307 SECTION 33. Additional homestead exemption for owners of
308 homestead property who recently have not owned homestead
309 property.—This section and the amendment to Section 6 of Article
310 VII providing for an additional homestead exemption for owners
311 of homestead property who have not owned homestead property
312 during the 3 calendar years immediately preceding purchase of
313 the current homestead property shall take effect January 1,
314 2013, and the additional homestead exemption shall be available
315 for properties purchased on or after January 1, 2012.

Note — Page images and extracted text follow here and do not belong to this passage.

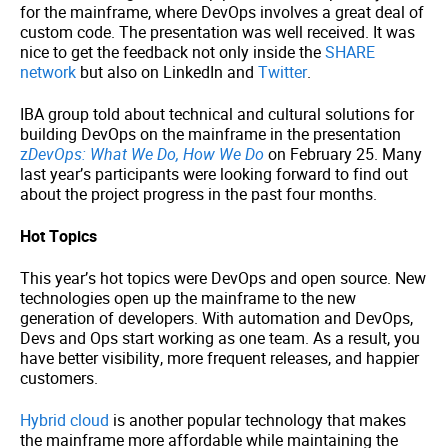
for the mainframe, where DevOps involves a great deal of
custom code. The presentation was well received. It was
nice to get the feedback not only inside the
SHARE
network
but also on LinkedIn and
Twitter
.
IBA group told about technical and cultural solutions for
building DevOps on the mainframe in the presentation
z
DevOps: What We Do, How We Do
on February 25. Many
last year’s participants were looking forward to find out
about the project progress in the past four months.
Hot Topics
This year’s hot topics were DevOps and open source. New
technologies open up the mainframe to the new
generation of developers. With automation and DevOps,
Devs and Ops start working as one team. As a result, you
have better visibility, more frequent releases, and happier
customers.
Hybrid cloud
is another popular technology that makes
the mainframe more affordable while maintaining the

316 BE IT FURTHER RESOLVED that the following statement be
317 placed on the ballot:
318 CONSTITUTIONAL AMENDMENT
319 ARTICLE VII, SECTIONS 4, 6
320 ARTICLE XII, SECTIONS 32, 33
321 PROPERTY ASSESSMENT; HOMESTEAD VALUE DECLINE; NONHOMESTEAD
322 INCREASE LIMITATION REDUCTION; ADDITIONAL HOMESTEAD EXEMPTION.—
323 (1) In certain circumstances, the law requires the assessed
324 value of homestead property to increase when the just value of
325 the property decreases. Therefore, this amendment provides that
326 the assessed value of homestead property will not increase if
327 the just value of that property decreases and provides an
328 effective date of January 1, 2013.
329 (2) This amendment reduces from 10 percent to 3 percent the
330 limitation on annual increases in assessments of nonhomestead
331 real property and provides an effective date of January 1, 2013.

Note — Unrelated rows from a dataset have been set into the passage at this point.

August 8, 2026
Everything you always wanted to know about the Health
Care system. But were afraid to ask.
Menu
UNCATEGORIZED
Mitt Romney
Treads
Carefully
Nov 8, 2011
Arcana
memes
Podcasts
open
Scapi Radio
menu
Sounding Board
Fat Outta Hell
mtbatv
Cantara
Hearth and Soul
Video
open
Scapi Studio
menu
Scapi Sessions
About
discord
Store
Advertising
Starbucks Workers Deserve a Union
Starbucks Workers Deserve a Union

332 (3) This amendment also provides owners of homestead
333 property who have not owned homestead property during the 3
334 calendar years immediately preceding purchase of the current
335 homestead property with an additional homestead exemption equal
336 to 50 percent of the property’s just value in the first year for
337 all levies other than school district levies, limited to
338 $200,000; applies the additional exemption for the shorter of 5
339 years or the year of sale of the property; reduces the amount of
340 the additional exemption in each succeeding year for 5 years by
341 the greater of 20 percent of the amount of the initial
342 additional exemption or the difference between the just value
343 and the assessed value of the property; limits the additional
344 exemption to one per homestead property; limits the additional
345 exemption to properties purchased on or after January 1, 2012;
346 prohibits availability of the additional exemption in the sixth
347 and subsequent years after the additional exemption is granted;
348 and provides for the amendment to take effect January 1, 2013,
349 and apply to properties purchased on or after January 1, 2012.
350
351 ================= T I T L E A M E N D M E N T ================
352 And the title is amended as follows:
353 Delete everything before the resolving clause
354 and insert:
355 Senate Joint Resolution
356 A joint resolution proposing amendments to Sections 4
357 and 6 of Article VII and the creation of Sections 32
358 and 33 of Article XII of the State Constitution to
359 prohibit increases in the assessed value of homestead
360 property if the just value of the property decreases,
361 reduce the limitation on annual assessment increases
362 applicable to nonhomestead real property, provide an
363 additional homestead exemption for owners of homestead
364 property who have not owned homestead property for a
365 specified time before purchase of the current
366 homestead property, and application and limitations
367 with respect thereto, and provide effective dates.